Structural variants¶
StructuralVariant (a Variant subclass) carries SV-specific fields:
sv_type (one of DEL, DUP, INV, INS, CNV, BND), end,
breakend mate fields, confidence intervals, and an open-ended info
dict. Pass parse_structural_variants=True to load_vcf to load
symbolic ALTs (<DEL>, <INS:ME:ALU>, <CN0>, breakends) as
StructuralVariant objects rather than dropping them.
from varcode import load_vcf
vc = load_vcf("manta.vcf", parse_structural_variants=True)
sv_effects = [
e for e in vc.effects()
if e.variant.__class__.__name__ == "StructuralVariant"
]
SV effects (LargeDeletion, LargeDuplication, Inversion,
GeneFusion, TranslocationToIntergenic) are MultiOutcomeEffect
subclasses — e.outcomes exposes the candidate ORFs / cryptic-splice
outcomes the annotator generated, ordered by a per-class prior.

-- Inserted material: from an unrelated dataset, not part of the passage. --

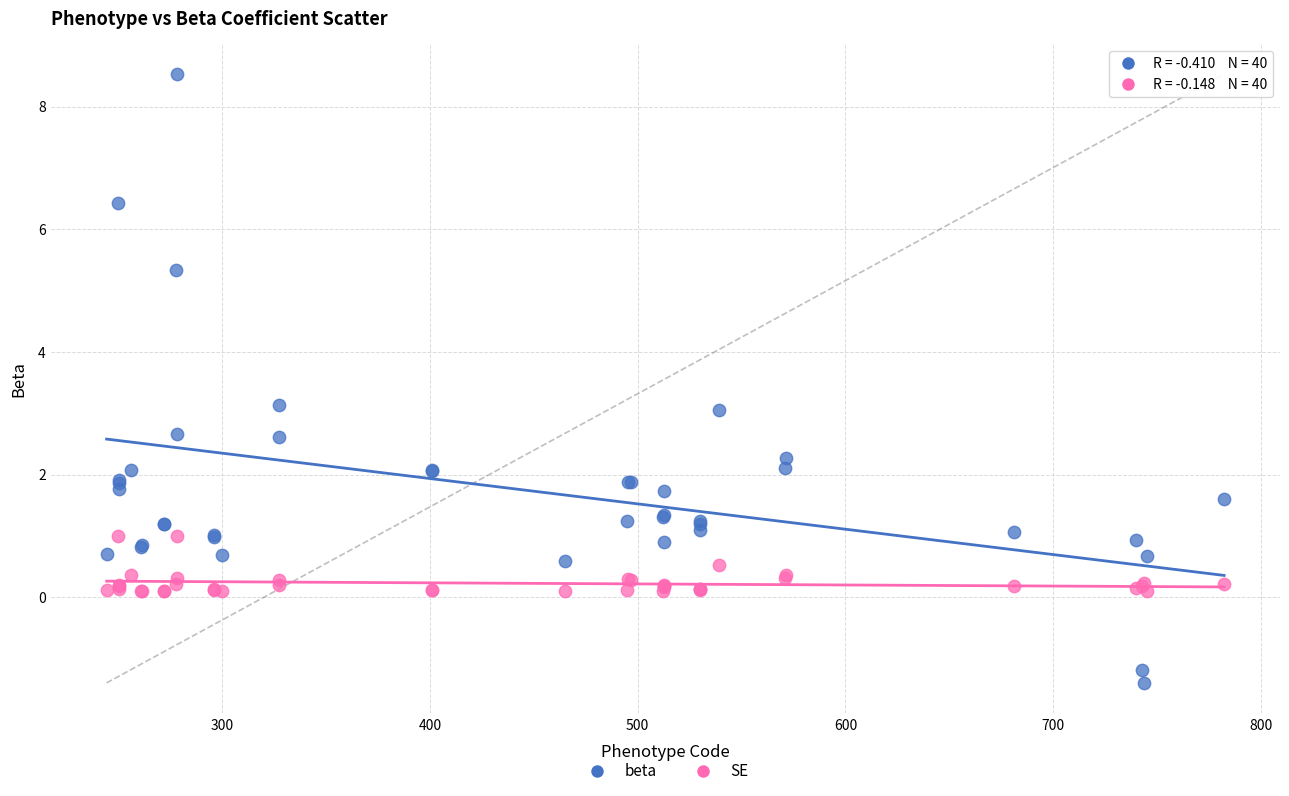

Which series contains the highest Y value?

beta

External scorers (RNA evidence, long-read assembly) plug in via
apply_rna_evidence_to_effects to narrow the set or append observed
outcomes; see Germline-aware annotation for the same
composition pattern applied to germline.
Limitations:
- Mate breakend pairing (joining two
BNDrows that are halves of one translocation) is deferred. EachBNDrow produces its ownStructuralVariant; consumers can matchMATEIDthemselves. parse_structural_variants=Falseis the default. Without the flag, symbolic ALTs are dropped with a warning that names the flag.
Downstream consumers¶
MutantTranscript is the prediction-boundary type for downstream
neoantigen pipelines (topiary reads mt.mutant_protein_sequence;
vaxrank consumes the EffectCollection + protein pair to score
neoantigens). RNA-evidence callers (isovar, Exacto) plug in either as
registered annotators or via the RNAEvidenceResolver protocol —
see Germline-aware annotation for the resolver pattern,
which the same evidence shape uses across germline / phase / RNA.